E&N - Planejam sair do Estado?
Kiperman - Hoje, não tem possibilidade de sair daqui, porque estamos investindo em outra sede aqui em Porto Alegre, no 4º Distrito, um investimento de cerca de R$ 8 milhões. Devemos começar a mudança em maio e terminar até dezembro. Tomamos decisões que são difíceis de serem revertidas, mas, se fossem tomadas hoje, talvez nosso destino fosse diferente.
E&N - Como os efeitos da crise econômica afetaram a empresa?

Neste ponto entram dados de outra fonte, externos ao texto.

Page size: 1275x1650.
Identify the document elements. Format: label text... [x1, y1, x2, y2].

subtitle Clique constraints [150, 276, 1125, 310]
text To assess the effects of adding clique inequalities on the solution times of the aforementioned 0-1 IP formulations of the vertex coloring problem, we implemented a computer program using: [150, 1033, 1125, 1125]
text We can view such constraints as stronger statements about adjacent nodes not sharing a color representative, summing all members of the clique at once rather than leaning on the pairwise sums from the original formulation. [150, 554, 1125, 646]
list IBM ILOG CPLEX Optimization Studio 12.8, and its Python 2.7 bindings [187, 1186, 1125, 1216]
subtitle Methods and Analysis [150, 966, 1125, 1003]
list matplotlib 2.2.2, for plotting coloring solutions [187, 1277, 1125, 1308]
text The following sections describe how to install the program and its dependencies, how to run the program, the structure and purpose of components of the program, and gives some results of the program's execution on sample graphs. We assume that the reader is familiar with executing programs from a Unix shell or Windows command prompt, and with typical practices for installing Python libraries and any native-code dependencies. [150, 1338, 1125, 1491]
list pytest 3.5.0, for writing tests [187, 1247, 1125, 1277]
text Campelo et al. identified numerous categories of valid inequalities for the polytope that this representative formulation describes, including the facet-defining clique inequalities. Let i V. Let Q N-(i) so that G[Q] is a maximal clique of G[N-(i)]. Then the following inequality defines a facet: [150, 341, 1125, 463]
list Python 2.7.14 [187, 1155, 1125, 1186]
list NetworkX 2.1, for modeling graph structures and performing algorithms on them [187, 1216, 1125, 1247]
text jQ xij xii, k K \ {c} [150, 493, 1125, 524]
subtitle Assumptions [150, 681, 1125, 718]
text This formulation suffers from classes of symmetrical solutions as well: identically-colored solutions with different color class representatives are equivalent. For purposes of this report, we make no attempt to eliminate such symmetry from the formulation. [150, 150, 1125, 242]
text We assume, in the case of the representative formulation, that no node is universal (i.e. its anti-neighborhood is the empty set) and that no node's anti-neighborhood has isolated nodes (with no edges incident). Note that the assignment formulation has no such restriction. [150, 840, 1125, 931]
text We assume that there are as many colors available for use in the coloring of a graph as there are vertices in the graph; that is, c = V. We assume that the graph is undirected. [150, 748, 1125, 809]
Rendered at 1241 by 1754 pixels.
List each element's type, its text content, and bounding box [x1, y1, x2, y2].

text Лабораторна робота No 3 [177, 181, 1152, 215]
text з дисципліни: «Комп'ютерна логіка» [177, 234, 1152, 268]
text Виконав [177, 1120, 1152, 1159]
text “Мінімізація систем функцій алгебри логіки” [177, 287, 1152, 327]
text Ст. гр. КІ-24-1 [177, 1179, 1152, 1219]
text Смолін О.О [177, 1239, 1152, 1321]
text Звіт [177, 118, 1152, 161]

Kiperman - Esse mercado de educação superior e de ensino a distância (EaD) é muito sensível às questões macroeconômicas. Quando o nível de desemprego sobe 1%, isso já impacta no número de novas matrículas. Nos últimos anos, passamos pela pior recessão da história do País, e também por políticas equivocadas - como o Fies (Fundo de Financiamento Estudantil) -, que inflacionaram os números do setor e criaram perspectivas distorcidas. Várias instituições de Ensino Superior sofreram muito porque fizeram investimentos baseados em números fictícios. Isso provocou uma crise, e, agora, o setor está sofrendo uma acomodação. Mas essa crise nos afetou pouco, porque não operávamos educação superior, somos apenas fornecedores de serviços. Claro, o negócio não cresceu como imaginávamos nos últimos anos, mas passamos ilesos.
E&N - Como vê as tendências para o segmento de educação?
Kiperman - Temos uma expectativa muito grande. No Brasil, havia uma perspectiva do governo de que, em 2015, haveria 10 milhões de alunos no Ensino Superior. Esse número, obviamente, não se realizou. Hoje, temos 8,5 milhões de estudantes. Mas imaginamos que essa população vai crescer. Um dado que acho importante é que, no Brasil, apenas 30% da população que teria idade correta para estar no Ensino Superior o frequenta, enquanto, no Chile, essa proporção chega a 60%. Nos Estados Unidos são 88%. Tem muita gente aqui que gostaria de ter Ensino Superior, então é um mercado que ainda deve crescer. No longo prazo, deve haver uma mudança. Entretanto, um movimento que a gente nota é a diminuição da importância do diploma de graduação. Em empresas de inovação e tecnologia, por exemplo, importa mais dominar ferramentas e competências do que ter um "canudo". Já temos iniciativas, como, por exemplo, um dos nossos parceiros da Tecnopuc do Paraná, que chama Slash, um programa que oferece cursos livres, pílulas de conhecimento, ao invés de cursos longos que entregam um diploma. O conceito é que as pessoas têm múltiplos interesses, que vão mudando ao longo de suas vidas, e, portanto, são oferecidas aulas livres e curtas, para desenvolver competências e habilidades específicas.